Events

We study an infinite-horizon, stochastic, dynamic optimization problem for an on-demand food-delivery platform, with a one-time capacity-investment decision on the number of capacitated drivers to employ at the beginning of the horizon, and real-time order-batching and driver-routing decisions for the spatial delivery of orders. The objective is to minimize the long-run average cost incurred per unit time, where the cost includes the wages of the drivers and the waiting costs of the orders. We first characterize the fundamental (spatial-temporal) trade-off between the spatial economies of scale and customers’ waiting times for spatial delivery through an inequality, and leverage this relationship to establish a lower bound on the cost under any policy for the platform. We then identify a simple region-partitioning algorithm that simultaneously ensures (a) a vanishing performance gap with respect to this lower bound, and (b) a vanishing excess delay (which measures the extra time an order spends in the system beyond the least time that this order has to spend in the system), in a meaningful asymptotic regime. Numerical results corroborate the near-optimal performance of our policy in practically relevant parameter regimes.

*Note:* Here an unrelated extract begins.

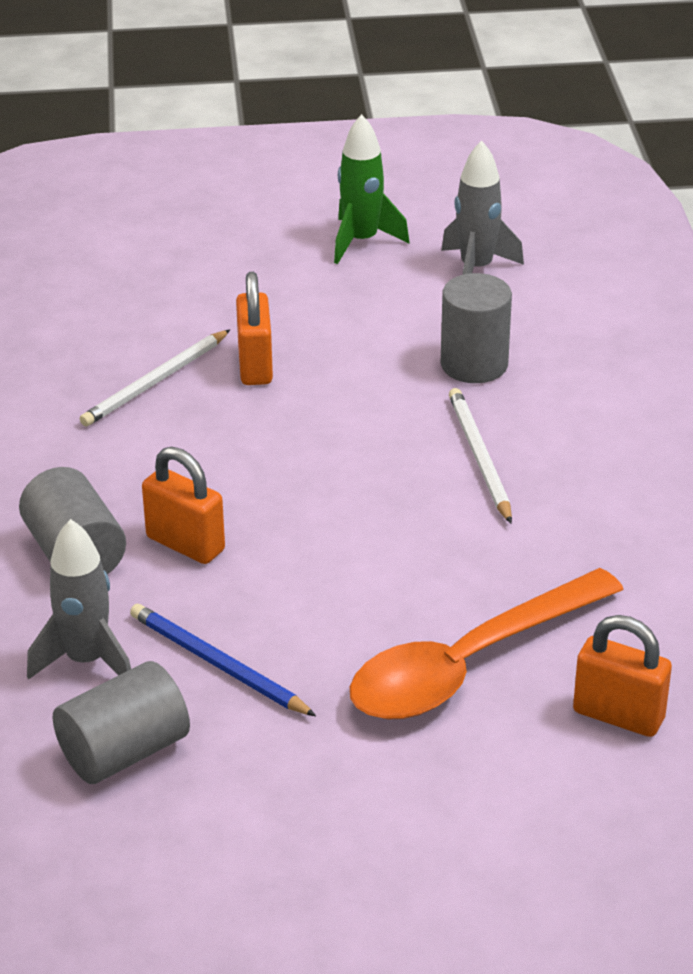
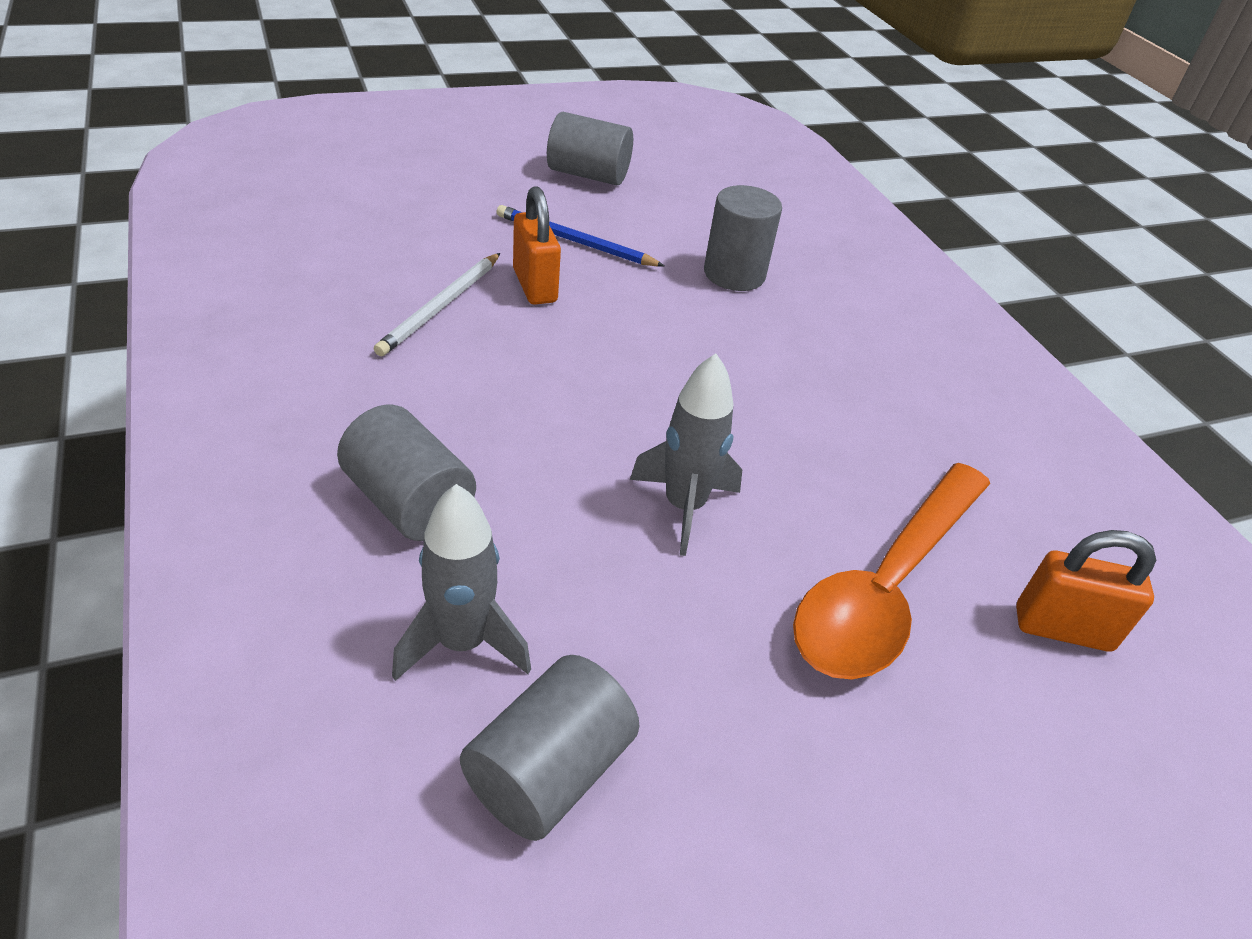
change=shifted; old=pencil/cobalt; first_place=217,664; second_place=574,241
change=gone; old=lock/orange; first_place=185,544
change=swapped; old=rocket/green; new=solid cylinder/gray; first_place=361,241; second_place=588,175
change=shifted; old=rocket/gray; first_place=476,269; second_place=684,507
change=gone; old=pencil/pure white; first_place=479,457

Together, our results establish the optimality of a safety-staffing rule with a safety level that is proportional to the nominal load to the power of 2/3, where the nominal load is the minimum number of drivers needed to avoid the system from exploding. This represents a fundamental departure from the square-root safety-staffing rule for capacity sizing in conventional service systems without the spatial feature. Our result echoes a similar finding for a spatial ride-hailing platform reported in Besbes et al. (2022), who establish mathematical results for a state-dependent queuing system that is a stylized approximation of the original spatial system, and regard these results as qualitative characterizations of the spatial system. By contrast, we directly study the food-delivery system and establish all our results for this spatial system under a setting that is significantly more general than that considered in the extant literature.